IN Supreme Court: School Buses Not A Constitutional Right
The Indiana Supreme Court Tuesday upheld a trial court’s decision that the state constitution does not require school corporations to provide transportation for students to and from school.
The opinion ends a battle between parents and Franklin Township Schools over the district’s decision in 2011 to stop offering busses for students in wake of a $16 million budget shortfall.
Franklin Township Superintendent Flora Reichanadter said she does not expect schools to now drop transportation because they can. The judgement, she said, clarifies for schools what is and is not a constitutional right in public education.
“We just wanted to have the ability to resolve the whole issue ‒ if we were performing in an unconstitutional way or not,” she said. “I also think it provides clarity to school districts across the state because there are some districts, like Speedway for example, that have walk zones. It provides definition, if you have students walking to school in way to get there safely ‒ do you have to provide transportation in a climate where financial resources are limited.”

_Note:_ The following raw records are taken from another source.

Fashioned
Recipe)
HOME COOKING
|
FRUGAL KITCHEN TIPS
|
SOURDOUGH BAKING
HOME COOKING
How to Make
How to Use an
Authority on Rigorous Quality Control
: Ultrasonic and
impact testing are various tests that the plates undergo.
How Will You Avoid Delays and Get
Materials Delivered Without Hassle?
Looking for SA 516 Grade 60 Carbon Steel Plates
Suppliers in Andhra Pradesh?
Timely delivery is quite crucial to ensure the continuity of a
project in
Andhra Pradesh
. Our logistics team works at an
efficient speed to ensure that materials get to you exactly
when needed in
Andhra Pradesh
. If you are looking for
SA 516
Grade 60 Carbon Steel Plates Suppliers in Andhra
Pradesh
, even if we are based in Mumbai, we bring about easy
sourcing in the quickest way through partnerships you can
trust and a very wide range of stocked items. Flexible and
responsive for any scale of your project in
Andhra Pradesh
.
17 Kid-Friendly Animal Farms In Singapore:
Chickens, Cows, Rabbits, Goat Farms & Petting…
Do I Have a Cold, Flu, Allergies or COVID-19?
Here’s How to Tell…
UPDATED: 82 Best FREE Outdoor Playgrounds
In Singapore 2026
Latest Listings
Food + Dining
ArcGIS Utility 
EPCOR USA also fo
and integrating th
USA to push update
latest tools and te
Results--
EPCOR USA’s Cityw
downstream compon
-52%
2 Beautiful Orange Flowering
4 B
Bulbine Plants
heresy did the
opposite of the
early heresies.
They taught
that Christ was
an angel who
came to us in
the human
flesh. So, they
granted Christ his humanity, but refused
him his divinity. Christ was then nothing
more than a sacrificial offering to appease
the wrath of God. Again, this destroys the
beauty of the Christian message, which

Hoagland v. Franklin Township Community School Corp. was a class-action lawsuit filed by parents of Franklin students, including Lora Hoagland.
The plaintiffs argued that the education clause of the Indiana Constitution prohibits a school corporation from discontinuing transportation for students. A state Court of Appeals decision last year agreed with that and overturned the trial court’s ruling that school transportation was a constitutional right.
But in the opinion issued today, the five justices unanimously agreed Article 8, Section 1 of Indiana’s Constitution does not mandate school corporations to provide transportation.
Justice Steven David wrote that the clause makes it the duty of the General Assembly to create a public school system and its policies.
“This court has neither the ability nor the duty to establish requirements for this system of common schools, aside from determining when an action clearly violates a constitutional mandate,” he wrote.
Repercussions?
Hoagland, the parent who lead the legal challenge, said she was disappointed in the ruling and expects to see repercussions if schools decide to reduce or discontinue transportation to save money.
“In my opinion, this opens the doors for schools to be more fiscally irresponsible with their money and now they know where they can’t cut those expenses,” she says. “Which will hinder some children from getting to school, mainly the less fortunate children.”
Franklin Township Schools stopped providing transportation in 2011 after a failed referendum to increase property tax funding. District revenue was cut by $16 million after voters approved property tax caps ‒ a change that drastically changed the funding for many Indiana school districts.
Franklin Township Schools hired a private company to operate its transportation. Students were charged a $20 registration fee and annual $475 fee by the Central Indiana Educational Service Center for transportation.
The district began offering transportation the next year, after the state allowed corporations to begin shifting money from their general fund to cover transportation costs.
In 2012 state lawmakers also made it illegal for parents or students to be charged a fee for transportation to and from school, but allowed fees for athletic, social and other functions.
Indiana school districts are required to give three years notice if they could cease transportation. Decatur Township, Westfield Washington and Danville Community have filed those notices.